### KUTIPAN TEKS

────

Selasa, 06 Oktober 2015

semarang: pemilik landmark unik



Enam Oktober…
Semoga senantiasa diberikan kesehatan, berkah dan nikmat tiada tara dari Sang Pencipta. Aamiin :)

Masih bertemakan cerita perjalanan. Setelah di dua tulisan sebelumnya saya menulis tentang romantisnya kota Melaka dan serunya sailing trip di Nusa Tenggara yang banyak memberikan inspirasi, kali ini saya memilih untuk bercerita pengalaman saya di salah satu kota besar di Pulau Jawa. Sebuah kota yang dikenal dengan kuliner khasnya seperti lunpia, wingko babat dan juga bandeng prestonya. Menurut saya, ibu kota propinsi Jawa Tengah ini merupakan salah satu kota yang menawarkan banyak sekali landmark unik. Penasaran landmark apa saja yang ada di Semarang? Saya akan sedikit bercerita. Satu... Dua... Tiga...

*   *   *

Pertama kali saya menginjakkan kaki di kota Semarang adalah ketika liburan kuliah semester I di tahun 2006. Saat itu saya diajak oleh seorang teman yang berkampung halaman di Semarang. Prasetyawan namanya. Kami menggunakan motor dari Jogjakarta setelah menempuh perjalanan sekitar 3 jam melewati kota-kota seperti Magelang, Secang, Ambarawa dan Ungaran. Sungguh sebuah kenangan yang masih bisa saya ingat karena suasananya syahdu diguyur hujan. #halah.

Karena hanya sekedar ingin tahu saja, pada kesempatan tersebut saya tidak kemana-mana. Hanya di rumah teman seharian, dan sempat menjelang senja saya diajak ke Pelabuhan Tanjung Emas. Mungkin karena faktor senja dan matahari yang indahlah yang membuat pelabuhan tersebut bagi saya begitu mengesankan (saat itu). Malamnya saya membeli oleh-oleh wingko babat di sekitar Pandanaran, dan esok paginya selepas subuh pulang ke Bandung menggunakan bus. Sebuah cerita singkat sebagai awal perkenalan dengan kota ini.

Ternyata Semarang memanggil saya kembali 2 tahun setelah itu. Tepatnya ketika liburan semester VI yang bertepatan dengan saya melaksanakan Kuliah Kerja Nyata (KKN). Semarang mengundang saya untuk mau bercengkrama lebih lama lagi ketika saya berkesempatan menjadi salah satu delegasi Universitas Gadjah Mada (UGM) dalam acara Pekan Ilmiah Mahasiswa Nasional atau yang lebih akrab disebut PIMNAS ke XXI di Universitas Islam Sultan Agung (Unissula), Semarang.

────

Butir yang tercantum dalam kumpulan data
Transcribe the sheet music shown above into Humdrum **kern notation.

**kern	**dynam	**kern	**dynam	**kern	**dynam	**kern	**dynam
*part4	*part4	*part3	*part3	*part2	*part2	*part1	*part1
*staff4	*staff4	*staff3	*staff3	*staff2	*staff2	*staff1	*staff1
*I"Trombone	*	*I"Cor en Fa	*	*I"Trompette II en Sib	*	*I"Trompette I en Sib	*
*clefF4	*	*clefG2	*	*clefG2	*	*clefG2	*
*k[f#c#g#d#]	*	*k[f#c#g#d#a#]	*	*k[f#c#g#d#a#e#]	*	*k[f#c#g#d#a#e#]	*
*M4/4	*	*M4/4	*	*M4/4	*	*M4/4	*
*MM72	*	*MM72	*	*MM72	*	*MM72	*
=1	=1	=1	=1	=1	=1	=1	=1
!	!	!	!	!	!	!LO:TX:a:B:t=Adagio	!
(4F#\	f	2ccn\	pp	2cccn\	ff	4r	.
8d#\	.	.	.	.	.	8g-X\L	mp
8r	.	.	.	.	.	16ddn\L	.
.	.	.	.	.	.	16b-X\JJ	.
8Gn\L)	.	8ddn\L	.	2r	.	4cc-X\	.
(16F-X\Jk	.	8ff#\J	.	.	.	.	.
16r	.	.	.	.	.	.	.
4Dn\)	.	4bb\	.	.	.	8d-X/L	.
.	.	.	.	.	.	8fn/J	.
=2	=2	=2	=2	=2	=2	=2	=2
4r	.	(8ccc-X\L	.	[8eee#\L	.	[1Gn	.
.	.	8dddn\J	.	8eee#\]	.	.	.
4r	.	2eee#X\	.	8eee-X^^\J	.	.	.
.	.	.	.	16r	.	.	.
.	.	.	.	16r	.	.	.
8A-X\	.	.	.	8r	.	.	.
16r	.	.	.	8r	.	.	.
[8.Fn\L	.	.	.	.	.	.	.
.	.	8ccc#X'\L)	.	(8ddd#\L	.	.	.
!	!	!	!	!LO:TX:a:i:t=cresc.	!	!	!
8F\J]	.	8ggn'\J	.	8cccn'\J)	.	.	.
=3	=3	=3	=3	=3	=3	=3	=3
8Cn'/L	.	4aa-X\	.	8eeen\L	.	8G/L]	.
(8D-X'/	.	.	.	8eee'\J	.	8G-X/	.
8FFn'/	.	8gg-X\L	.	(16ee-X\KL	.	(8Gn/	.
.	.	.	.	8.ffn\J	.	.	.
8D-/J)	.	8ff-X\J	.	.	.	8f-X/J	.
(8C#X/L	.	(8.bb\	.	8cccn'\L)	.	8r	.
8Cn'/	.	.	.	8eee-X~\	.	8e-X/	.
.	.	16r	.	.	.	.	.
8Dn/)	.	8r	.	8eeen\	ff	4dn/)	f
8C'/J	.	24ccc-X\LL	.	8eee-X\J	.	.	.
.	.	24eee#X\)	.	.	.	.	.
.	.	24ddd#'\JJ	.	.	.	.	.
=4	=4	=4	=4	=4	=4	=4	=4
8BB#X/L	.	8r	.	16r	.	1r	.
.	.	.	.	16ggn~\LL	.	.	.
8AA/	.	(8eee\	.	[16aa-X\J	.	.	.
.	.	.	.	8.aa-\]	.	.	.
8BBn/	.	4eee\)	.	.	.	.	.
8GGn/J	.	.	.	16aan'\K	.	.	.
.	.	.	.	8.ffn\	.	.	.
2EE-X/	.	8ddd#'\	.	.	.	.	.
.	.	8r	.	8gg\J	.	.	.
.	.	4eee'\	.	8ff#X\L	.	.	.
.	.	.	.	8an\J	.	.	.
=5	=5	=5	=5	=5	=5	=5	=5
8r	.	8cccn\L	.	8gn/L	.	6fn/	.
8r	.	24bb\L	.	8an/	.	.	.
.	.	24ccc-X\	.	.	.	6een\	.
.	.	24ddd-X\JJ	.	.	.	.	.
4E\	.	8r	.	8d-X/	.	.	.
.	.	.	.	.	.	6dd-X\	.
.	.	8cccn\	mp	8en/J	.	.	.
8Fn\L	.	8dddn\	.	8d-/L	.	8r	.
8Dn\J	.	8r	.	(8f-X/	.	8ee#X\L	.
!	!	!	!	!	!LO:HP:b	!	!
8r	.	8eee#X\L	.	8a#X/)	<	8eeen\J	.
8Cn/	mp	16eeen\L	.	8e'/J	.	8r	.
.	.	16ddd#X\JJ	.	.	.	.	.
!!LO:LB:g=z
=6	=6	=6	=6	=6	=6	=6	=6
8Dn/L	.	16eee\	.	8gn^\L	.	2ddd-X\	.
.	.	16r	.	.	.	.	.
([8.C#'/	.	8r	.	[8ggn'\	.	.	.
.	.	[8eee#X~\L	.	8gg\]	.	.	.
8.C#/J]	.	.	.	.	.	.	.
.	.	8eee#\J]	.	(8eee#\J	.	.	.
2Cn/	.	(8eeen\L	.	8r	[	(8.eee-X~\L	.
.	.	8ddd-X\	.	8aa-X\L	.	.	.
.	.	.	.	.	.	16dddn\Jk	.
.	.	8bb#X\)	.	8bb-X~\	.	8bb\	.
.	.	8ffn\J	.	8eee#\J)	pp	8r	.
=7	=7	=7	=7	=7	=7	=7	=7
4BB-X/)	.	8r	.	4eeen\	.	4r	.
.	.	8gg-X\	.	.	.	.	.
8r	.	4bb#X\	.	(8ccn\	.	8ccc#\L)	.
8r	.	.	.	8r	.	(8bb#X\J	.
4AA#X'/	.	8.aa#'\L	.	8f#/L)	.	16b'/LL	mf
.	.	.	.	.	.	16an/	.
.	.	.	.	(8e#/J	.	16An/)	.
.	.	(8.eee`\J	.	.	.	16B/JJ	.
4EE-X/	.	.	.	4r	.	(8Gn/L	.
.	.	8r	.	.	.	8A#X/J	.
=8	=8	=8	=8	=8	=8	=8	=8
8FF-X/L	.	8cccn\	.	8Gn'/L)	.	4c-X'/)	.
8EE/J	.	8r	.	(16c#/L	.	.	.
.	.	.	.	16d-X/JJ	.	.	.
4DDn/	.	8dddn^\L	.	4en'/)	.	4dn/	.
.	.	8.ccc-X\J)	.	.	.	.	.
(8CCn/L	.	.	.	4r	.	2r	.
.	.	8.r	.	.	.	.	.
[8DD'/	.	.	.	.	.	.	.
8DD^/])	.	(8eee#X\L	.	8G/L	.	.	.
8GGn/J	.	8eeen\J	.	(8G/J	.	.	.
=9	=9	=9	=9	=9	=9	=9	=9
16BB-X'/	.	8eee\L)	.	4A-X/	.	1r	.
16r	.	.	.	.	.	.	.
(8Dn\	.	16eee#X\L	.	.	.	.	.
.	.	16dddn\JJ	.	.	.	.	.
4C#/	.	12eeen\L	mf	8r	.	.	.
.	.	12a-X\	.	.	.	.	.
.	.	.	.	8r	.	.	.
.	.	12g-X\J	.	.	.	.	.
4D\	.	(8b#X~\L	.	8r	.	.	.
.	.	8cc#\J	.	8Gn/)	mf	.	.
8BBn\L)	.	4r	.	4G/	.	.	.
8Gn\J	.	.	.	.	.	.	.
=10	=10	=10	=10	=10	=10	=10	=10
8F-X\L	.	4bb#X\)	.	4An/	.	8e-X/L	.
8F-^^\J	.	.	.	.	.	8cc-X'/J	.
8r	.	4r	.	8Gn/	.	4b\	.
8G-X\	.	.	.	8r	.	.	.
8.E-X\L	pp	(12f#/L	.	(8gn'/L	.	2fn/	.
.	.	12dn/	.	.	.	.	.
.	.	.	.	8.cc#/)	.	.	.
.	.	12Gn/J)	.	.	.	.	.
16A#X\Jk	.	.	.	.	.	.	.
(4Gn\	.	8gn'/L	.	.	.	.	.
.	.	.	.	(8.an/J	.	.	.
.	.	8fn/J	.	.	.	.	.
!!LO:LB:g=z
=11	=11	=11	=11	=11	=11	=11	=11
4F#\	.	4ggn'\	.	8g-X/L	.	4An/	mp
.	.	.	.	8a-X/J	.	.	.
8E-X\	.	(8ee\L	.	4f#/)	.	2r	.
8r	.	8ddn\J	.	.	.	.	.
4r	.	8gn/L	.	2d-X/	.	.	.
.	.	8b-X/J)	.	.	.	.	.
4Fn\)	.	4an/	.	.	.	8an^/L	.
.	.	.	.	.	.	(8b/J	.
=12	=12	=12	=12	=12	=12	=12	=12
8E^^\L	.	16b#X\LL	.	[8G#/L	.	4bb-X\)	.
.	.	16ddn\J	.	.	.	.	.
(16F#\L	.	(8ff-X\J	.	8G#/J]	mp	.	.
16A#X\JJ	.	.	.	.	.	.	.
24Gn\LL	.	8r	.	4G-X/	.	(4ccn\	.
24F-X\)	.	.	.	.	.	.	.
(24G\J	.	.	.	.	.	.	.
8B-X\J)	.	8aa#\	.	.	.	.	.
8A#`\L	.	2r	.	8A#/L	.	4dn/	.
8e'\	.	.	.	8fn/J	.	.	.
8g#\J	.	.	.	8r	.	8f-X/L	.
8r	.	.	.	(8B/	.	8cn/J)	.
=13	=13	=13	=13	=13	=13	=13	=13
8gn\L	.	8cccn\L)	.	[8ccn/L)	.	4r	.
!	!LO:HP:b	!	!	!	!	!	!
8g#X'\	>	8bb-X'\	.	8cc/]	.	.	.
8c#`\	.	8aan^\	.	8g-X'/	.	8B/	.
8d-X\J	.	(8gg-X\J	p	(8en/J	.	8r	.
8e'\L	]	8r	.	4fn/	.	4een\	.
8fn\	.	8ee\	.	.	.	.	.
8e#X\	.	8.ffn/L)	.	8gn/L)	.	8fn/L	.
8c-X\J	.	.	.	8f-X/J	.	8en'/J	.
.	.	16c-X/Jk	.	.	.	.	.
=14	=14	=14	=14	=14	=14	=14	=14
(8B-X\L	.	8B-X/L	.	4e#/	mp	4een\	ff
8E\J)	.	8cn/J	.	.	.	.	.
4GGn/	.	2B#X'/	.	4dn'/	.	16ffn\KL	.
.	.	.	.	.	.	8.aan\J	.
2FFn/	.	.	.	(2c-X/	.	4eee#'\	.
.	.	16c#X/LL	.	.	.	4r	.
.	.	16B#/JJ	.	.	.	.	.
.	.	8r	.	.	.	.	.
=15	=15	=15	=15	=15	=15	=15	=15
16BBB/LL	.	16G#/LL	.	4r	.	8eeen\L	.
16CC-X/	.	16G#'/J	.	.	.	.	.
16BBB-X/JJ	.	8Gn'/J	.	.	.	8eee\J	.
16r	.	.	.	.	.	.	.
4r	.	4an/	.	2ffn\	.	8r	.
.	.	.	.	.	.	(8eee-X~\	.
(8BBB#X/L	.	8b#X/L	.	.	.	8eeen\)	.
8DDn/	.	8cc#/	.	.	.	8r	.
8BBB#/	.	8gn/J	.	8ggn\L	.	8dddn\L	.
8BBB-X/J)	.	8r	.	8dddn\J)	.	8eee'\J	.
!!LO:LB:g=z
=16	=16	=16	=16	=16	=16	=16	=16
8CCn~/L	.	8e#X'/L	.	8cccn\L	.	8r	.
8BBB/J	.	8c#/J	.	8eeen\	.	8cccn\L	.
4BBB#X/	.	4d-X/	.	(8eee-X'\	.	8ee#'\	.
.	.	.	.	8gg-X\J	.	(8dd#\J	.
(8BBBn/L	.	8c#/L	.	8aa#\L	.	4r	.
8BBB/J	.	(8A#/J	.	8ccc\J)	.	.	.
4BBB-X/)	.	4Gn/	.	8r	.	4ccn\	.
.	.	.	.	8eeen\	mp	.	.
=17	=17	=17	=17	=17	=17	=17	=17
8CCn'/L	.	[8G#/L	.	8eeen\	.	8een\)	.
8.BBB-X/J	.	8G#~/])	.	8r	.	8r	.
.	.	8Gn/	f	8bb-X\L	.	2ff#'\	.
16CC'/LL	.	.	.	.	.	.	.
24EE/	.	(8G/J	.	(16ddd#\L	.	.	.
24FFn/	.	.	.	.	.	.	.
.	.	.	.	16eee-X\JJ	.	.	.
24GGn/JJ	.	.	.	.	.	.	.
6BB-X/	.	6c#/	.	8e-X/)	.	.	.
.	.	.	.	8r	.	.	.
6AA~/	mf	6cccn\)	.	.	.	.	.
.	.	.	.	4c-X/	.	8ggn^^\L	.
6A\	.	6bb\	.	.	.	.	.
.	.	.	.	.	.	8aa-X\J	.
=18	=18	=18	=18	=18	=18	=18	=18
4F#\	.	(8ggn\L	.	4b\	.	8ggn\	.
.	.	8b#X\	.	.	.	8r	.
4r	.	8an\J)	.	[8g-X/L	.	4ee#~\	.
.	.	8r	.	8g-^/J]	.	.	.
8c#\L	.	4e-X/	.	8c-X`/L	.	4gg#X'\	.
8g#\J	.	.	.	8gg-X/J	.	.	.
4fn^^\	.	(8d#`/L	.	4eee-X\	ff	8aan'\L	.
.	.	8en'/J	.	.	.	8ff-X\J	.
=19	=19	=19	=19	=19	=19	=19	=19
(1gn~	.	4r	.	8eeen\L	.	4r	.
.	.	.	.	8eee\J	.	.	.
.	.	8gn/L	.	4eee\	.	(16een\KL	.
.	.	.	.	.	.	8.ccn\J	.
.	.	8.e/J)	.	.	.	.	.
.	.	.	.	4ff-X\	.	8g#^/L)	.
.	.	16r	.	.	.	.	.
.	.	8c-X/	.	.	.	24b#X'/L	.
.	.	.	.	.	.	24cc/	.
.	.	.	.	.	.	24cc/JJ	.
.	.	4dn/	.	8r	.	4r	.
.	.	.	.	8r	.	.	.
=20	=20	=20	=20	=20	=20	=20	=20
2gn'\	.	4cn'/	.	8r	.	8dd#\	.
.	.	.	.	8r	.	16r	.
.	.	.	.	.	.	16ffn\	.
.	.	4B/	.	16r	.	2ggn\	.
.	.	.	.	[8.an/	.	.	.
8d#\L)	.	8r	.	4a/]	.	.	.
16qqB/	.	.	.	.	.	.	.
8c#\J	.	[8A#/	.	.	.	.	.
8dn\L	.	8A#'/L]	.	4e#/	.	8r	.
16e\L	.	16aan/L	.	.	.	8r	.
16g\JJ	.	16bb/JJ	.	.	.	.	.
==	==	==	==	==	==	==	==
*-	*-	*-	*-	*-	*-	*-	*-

────

### PETUNJUK TUGAS
Tentukan apakah tiap pernyataan berikut sesuai dengan tulisan tentang Semarang di atas, lalu jawab ya atau tidak beserta kutipan persis dari tulisan itu yang menjadi dasarnya. (a) Penulis pertama kali datang ke Semarang saat liburan kuliah semester I tahun 2006. (b) Penulis pulang dari Semarang ke Bandung dengan motor. (c) Penulis kembali ke Semarang tiga tahun setelah kunjungan pertama.

### JAWABAN LATIHAN
(a) Ya: "Pertama kali saya menginjakkan kaki di kota Semarang adalah ketika liburan kuliah semester I di tahun 2006."
(b) Tidak: "esok paginya selepas subuh pulang ke Bandung menggunakan bus."
(c) Tidak: "Ternyata Semarang memanggil saya kembali 2 tahun setelah itu."